Source data:
· · ·

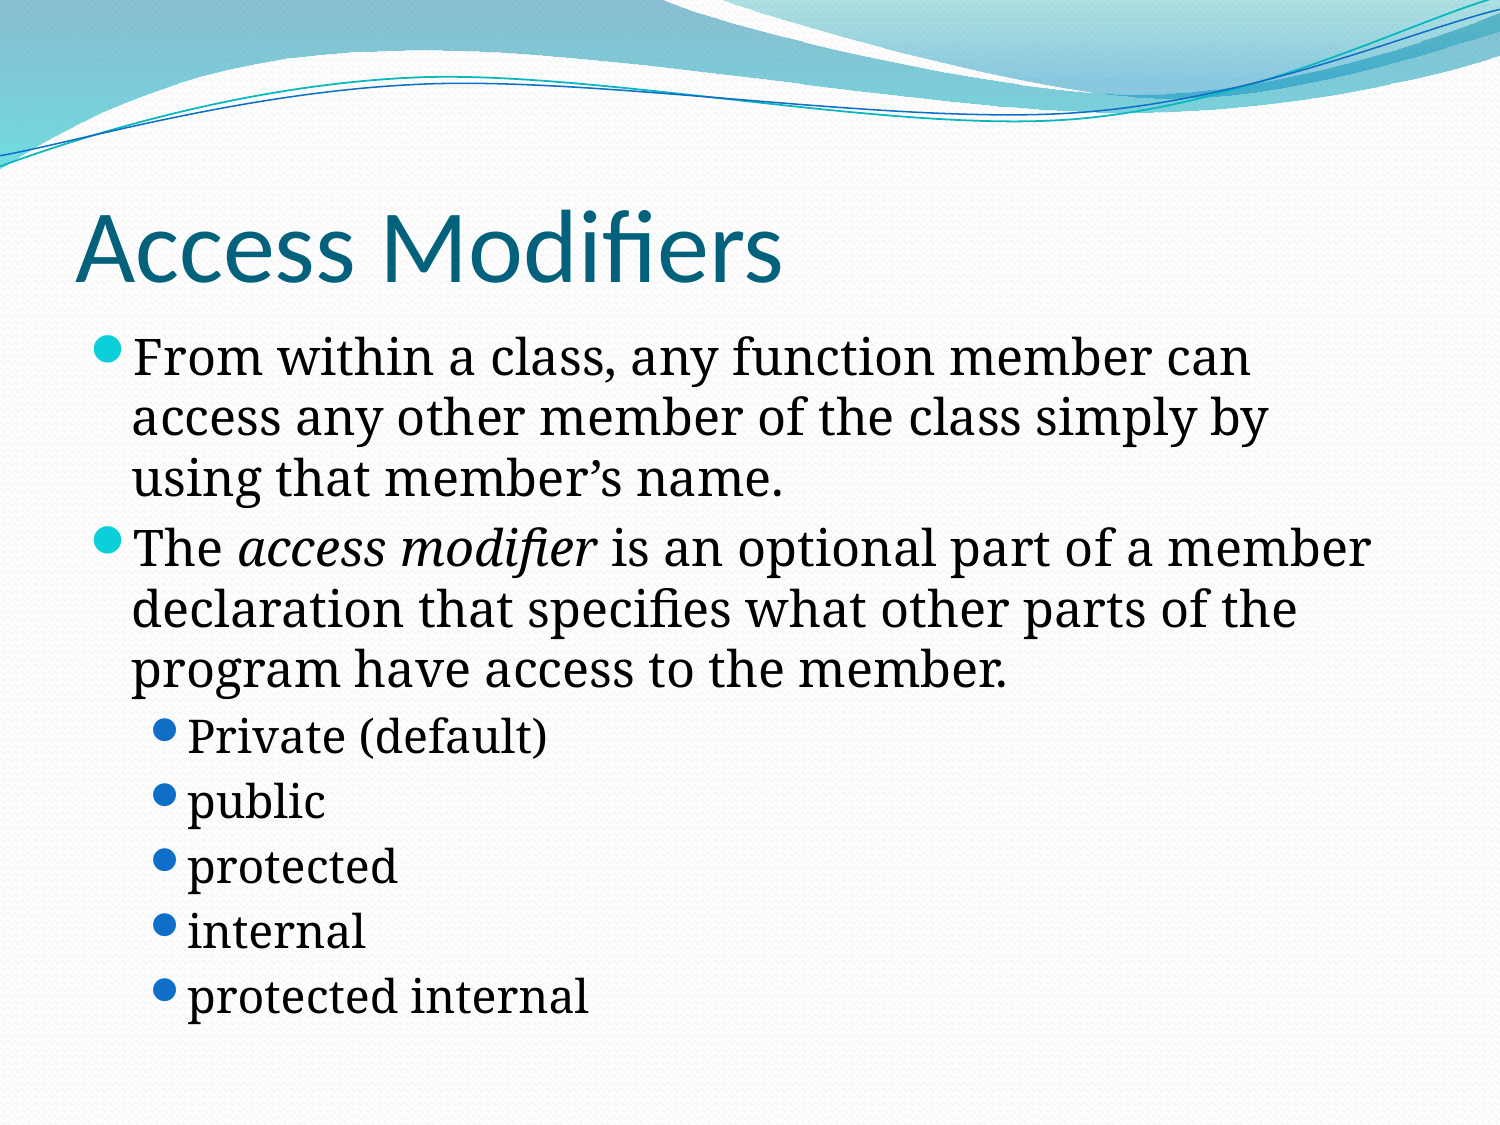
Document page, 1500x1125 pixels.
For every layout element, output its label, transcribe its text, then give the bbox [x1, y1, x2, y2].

list From within a class, any function member can access any other member of the class simply by using that member’s name. The access modifier is an optional part of a member declaration that specifies what other parts of the program have access to the member. Private (default) public protected internal protected internal [75, 317, 1425, 1038]
title Access Modifiers [75, 115, 1425, 303]
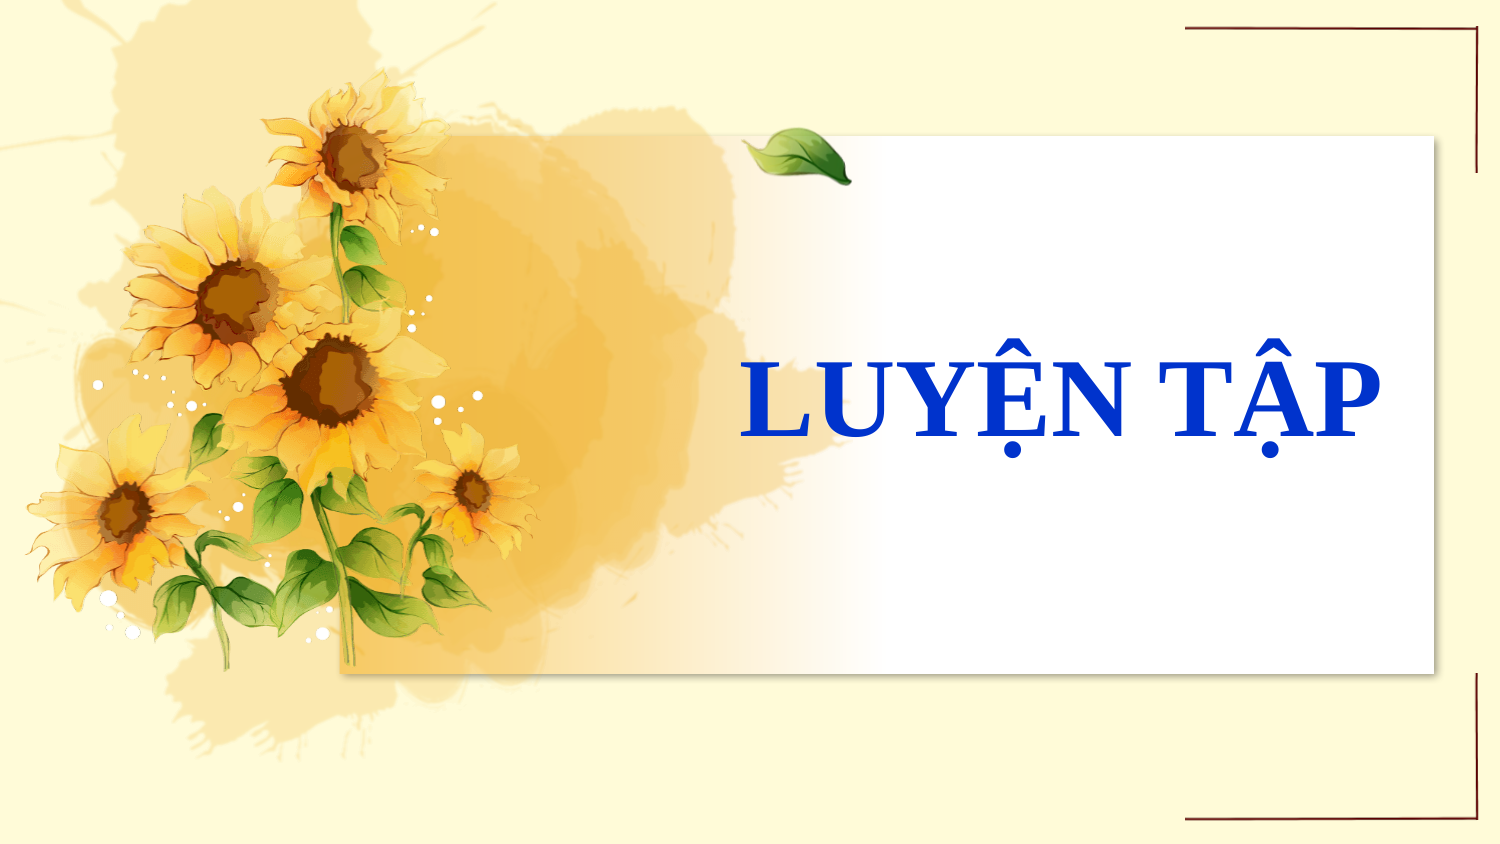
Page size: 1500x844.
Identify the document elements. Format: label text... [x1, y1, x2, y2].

picture [0, 0, 1500, 844]
text_box LUYỆN TẬP [853, 315, 1399, 466]
text_box [853, 135, 1435, 674]
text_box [0, 0, 853, 763]
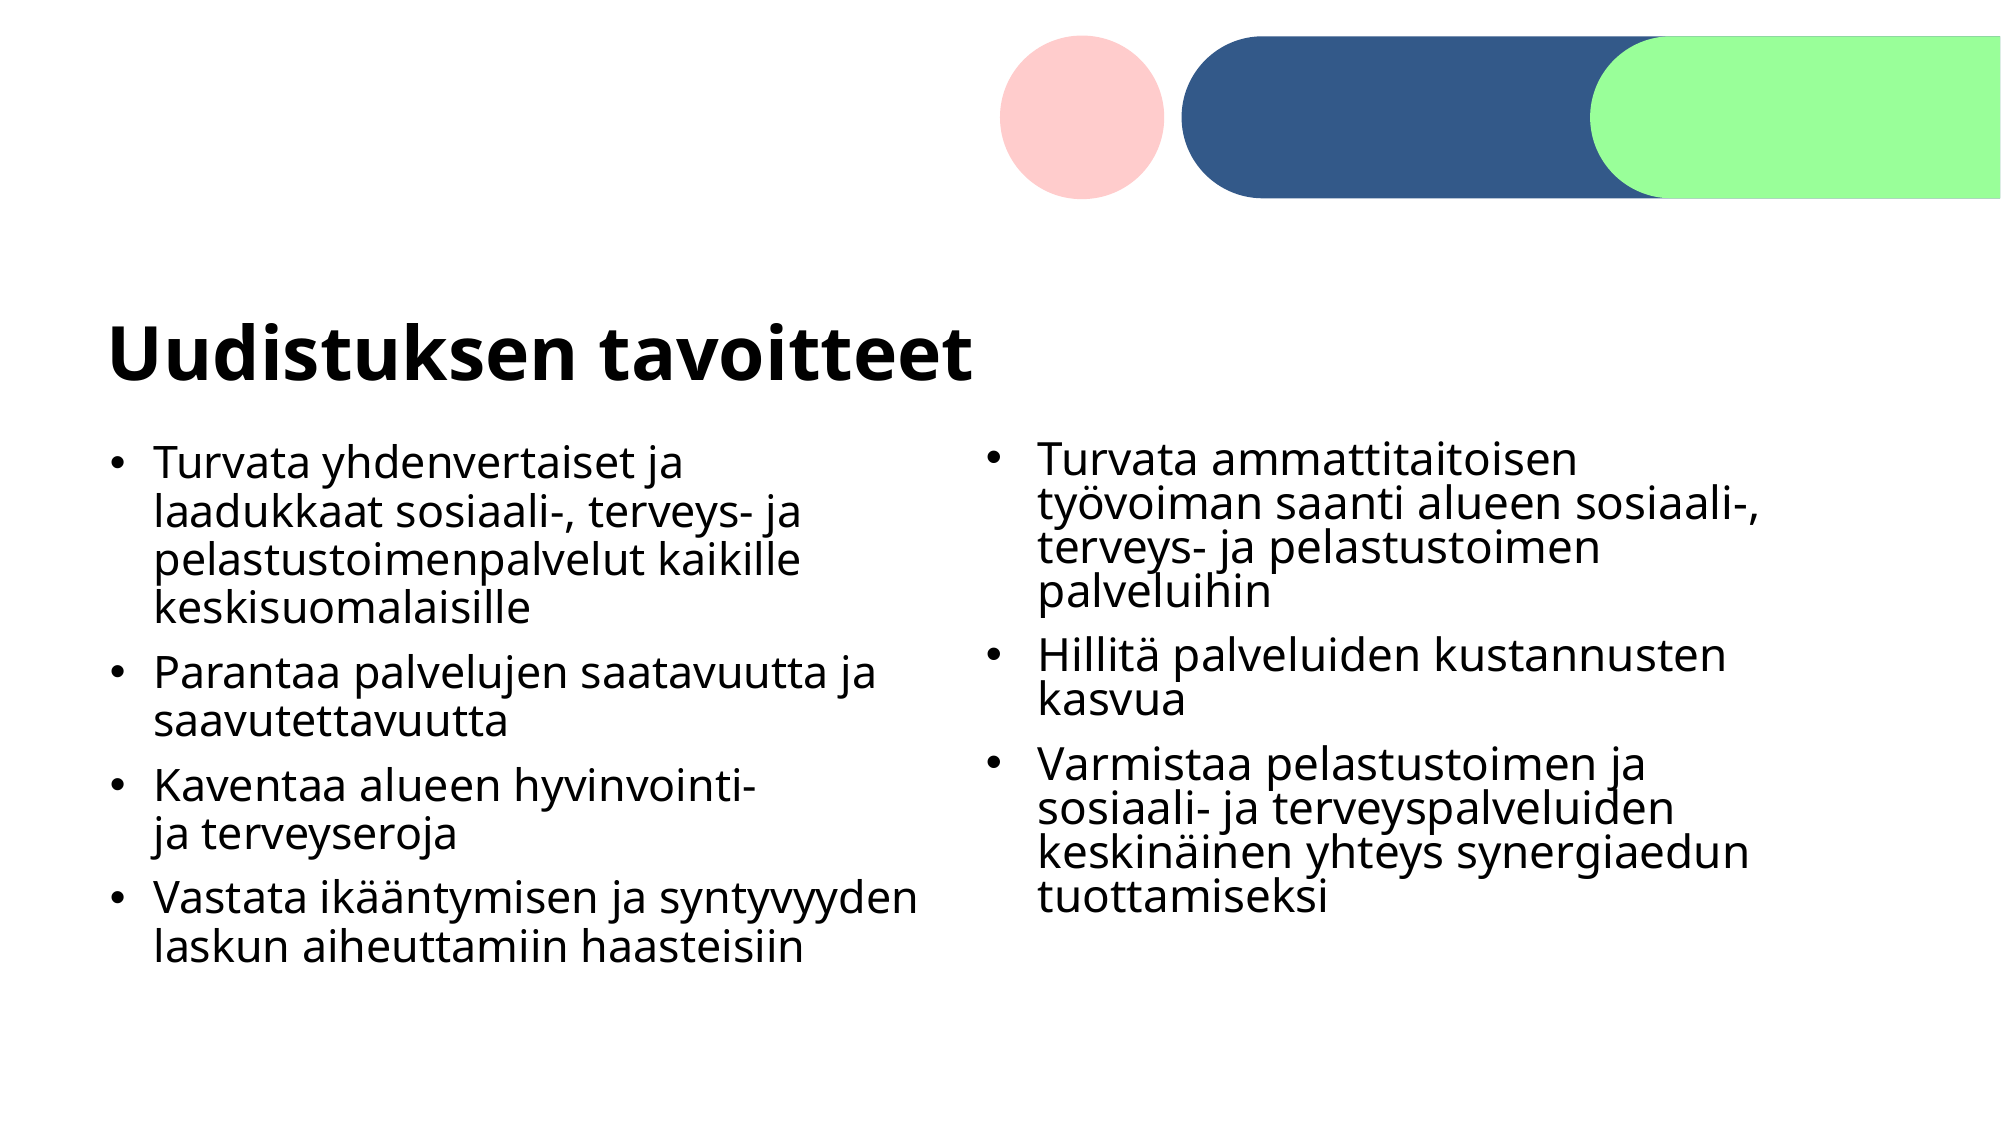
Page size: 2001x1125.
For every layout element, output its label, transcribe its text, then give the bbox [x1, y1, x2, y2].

list Turvata yhdenvertaiset ja laadukkaat sosiaali-, terveys- ja pelastustoimenpalvelut kaikille keskisuomalaisille Parantaa palvelujen saatavuutta ja saavutettavuutta Kaventaa alueen hyvinvointi- ja terveyseroja Vastata ikääntymisen ja syntyvyyden laskun aiheuttamiin haasteisiin [91, 432, 942, 1014]
list Turvata ammattitaitoisen työvoiman saanti alueen sosiaali-, terveys- ja pelastustoimen palveluihin Hillitä palveluiden kustannusten kasvua Varmistaa pelastustoimen ja sosiaali- ja terveyspalveluiden keskinäinen yhteys synergiaedun tuottamiseksi [966, 432, 1817, 1014]
title Uudistuksen tavoitteet [91, 287, 1817, 404]
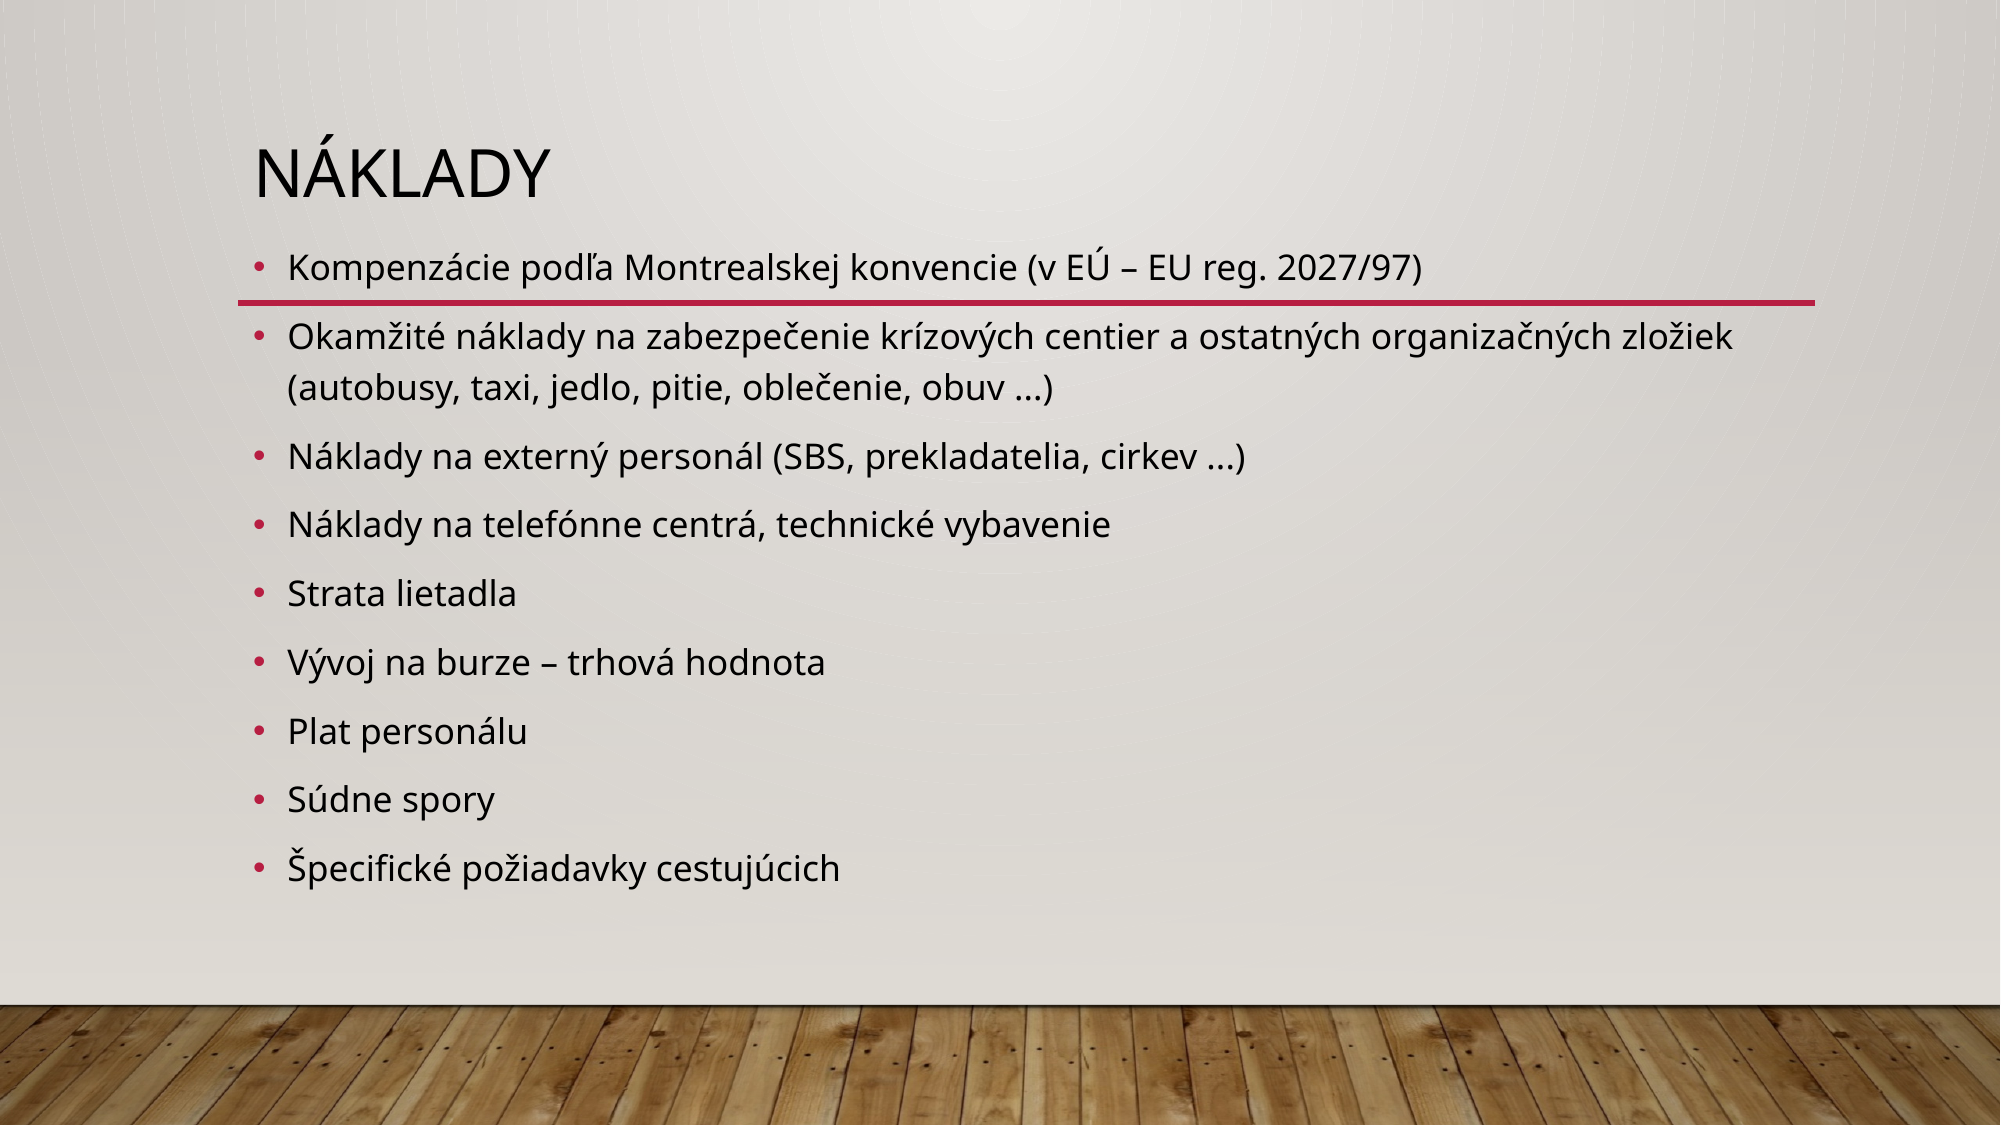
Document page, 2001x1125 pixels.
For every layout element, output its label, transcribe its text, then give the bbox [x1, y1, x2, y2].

list Kompenzácie podľa Montrealskej konvencie (v EÚ – EU reg. 2027/97) Okamžité náklady na zabezpečenie krízových centier a ostatných organizačných zložiek (autobusy, taxi, jedlo, pitie, oblečenie, obuv ...) Náklady na externý personál (SBS, prekladatelia, cirkev ...) Náklady na telefónne centrá, technické vybavenie Strata lietadla Vývoj na burze – trhová hodnota Plat personálu Súdne spory Špecifické požiadavky cestujúcich [238, 229, 1814, 897]
title Náklady [238, 131, 1814, 226]
picture [0, 1005, 2000, 1125]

· · ·

= WHAT IS EXPECTED =
The expected result is a copy of each line in the records where "size" appears.

= SOLUTION TO THE PROBLEM =
Page size: 1500x844.
Page size: 2001x1125.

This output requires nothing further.